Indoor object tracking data
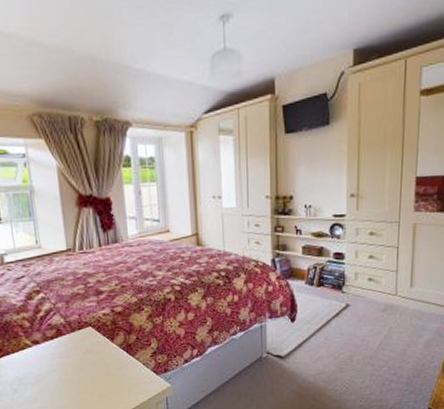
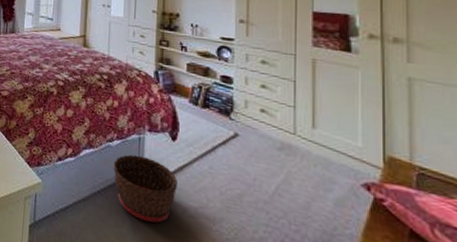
basket: none [238,341,299,396] -> present [113,154,179,223]

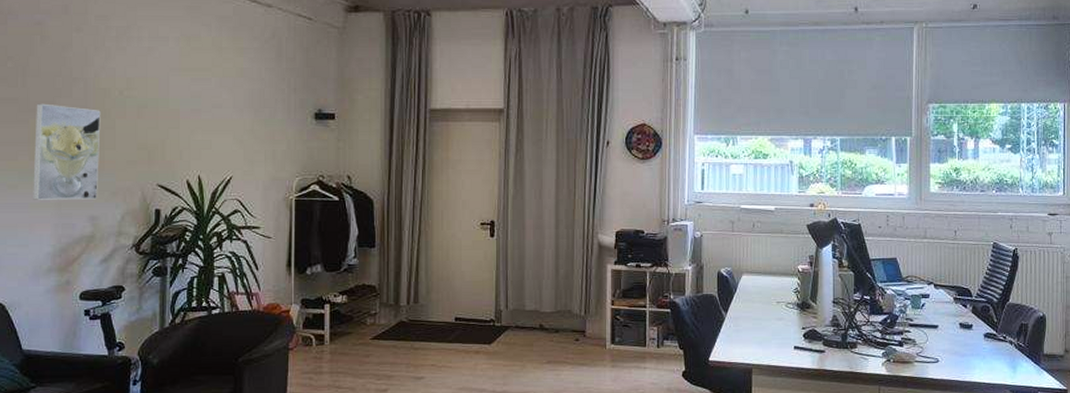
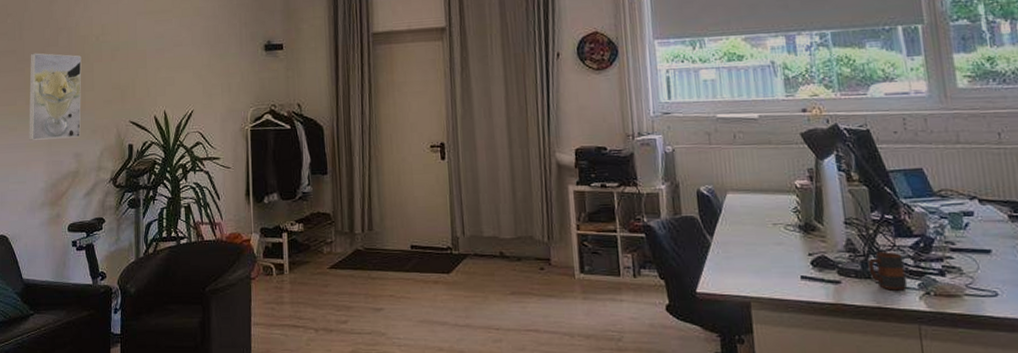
mug: none [847,326,875,358] -> present [868,251,908,291]

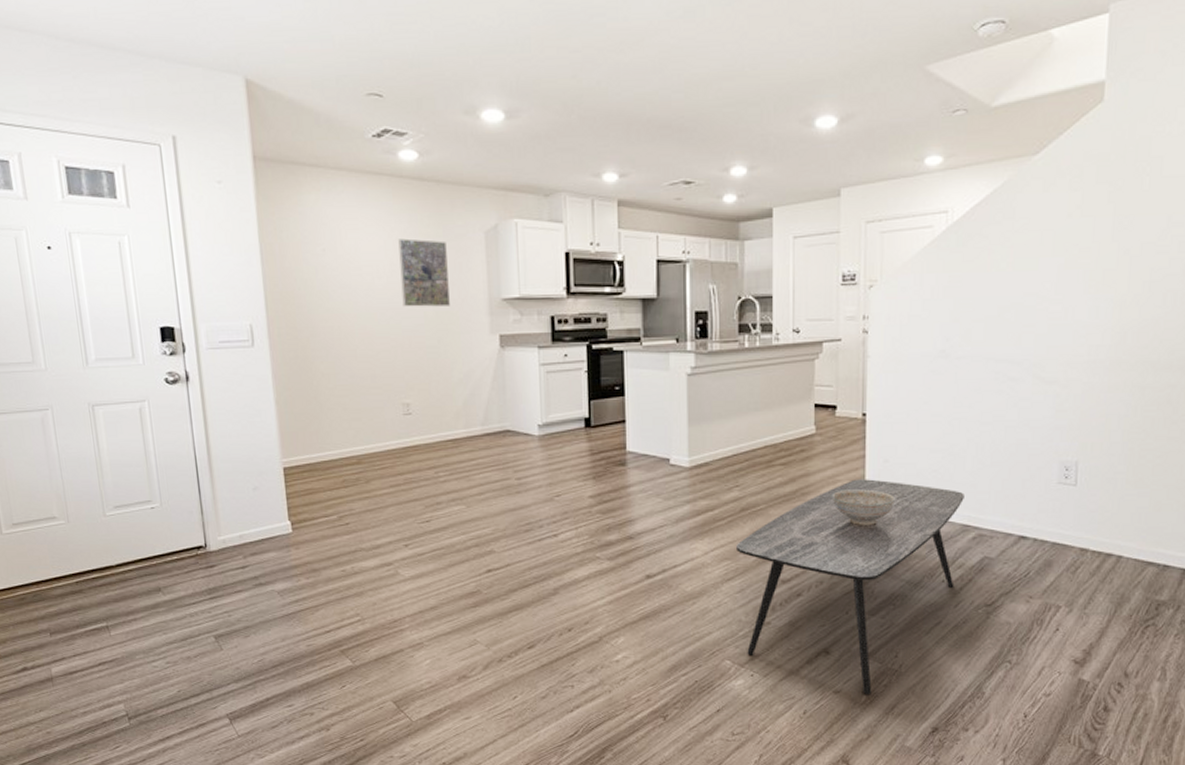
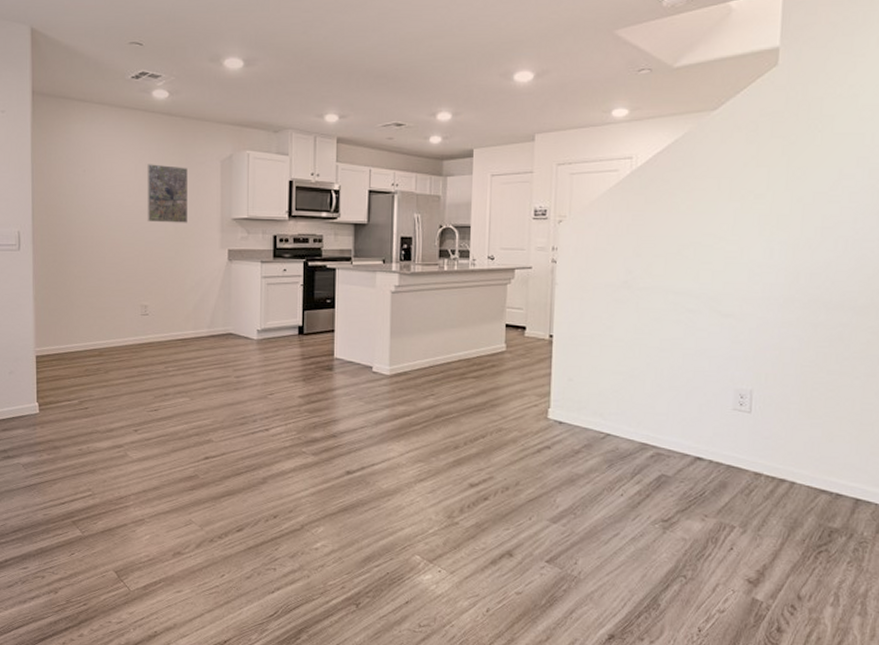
coffee table: present [736,479,964,695] -> none [430,395,643,599]
decorative bowl: present [831,489,896,526] -> none [519,403,579,439]

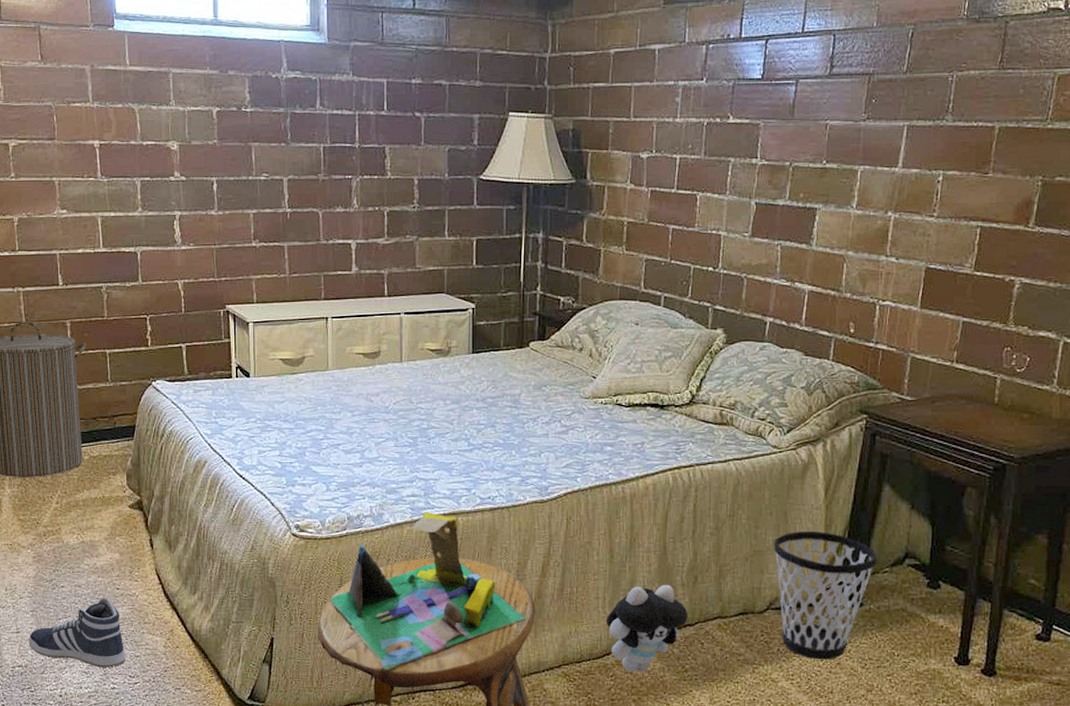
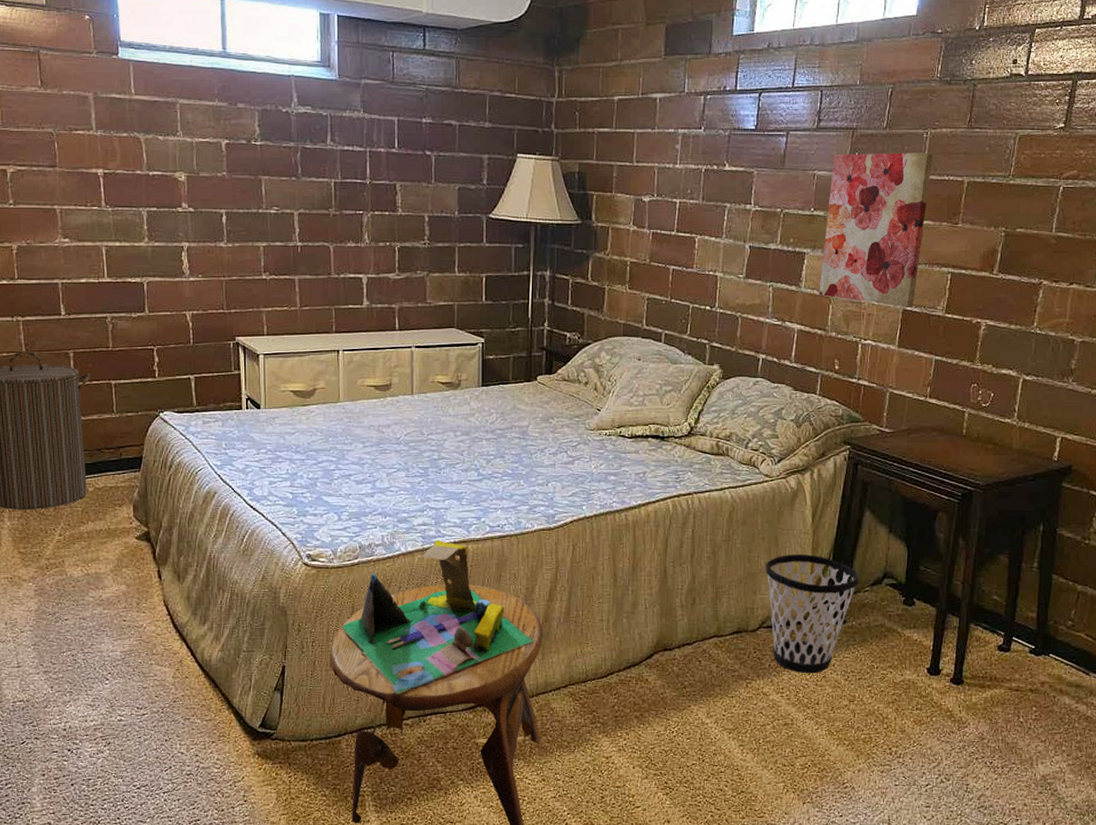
sneaker: present [28,597,125,668] -> none [30,629,133,700]
plush toy: present [606,585,688,672] -> none [610,607,687,690]
wall art: none [832,97,960,265] -> present [819,153,934,308]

» What the exercise asks
Transcribe exactly the span of lines that opens with the line holding "decorative bowl: present" and closes with the last line of the entries above. Omit pictures.

» Solution for this task
decorative bowl: present [831,489,896,526] -> none [519,403,579,439]

sneaker: present [28,597,125,668] -> none [30,629,133,700]
plush toy: present [606,585,688,672] -> none [610,607,687,690]
wall art: none [832,97,960,265] -> present [819,153,934,308]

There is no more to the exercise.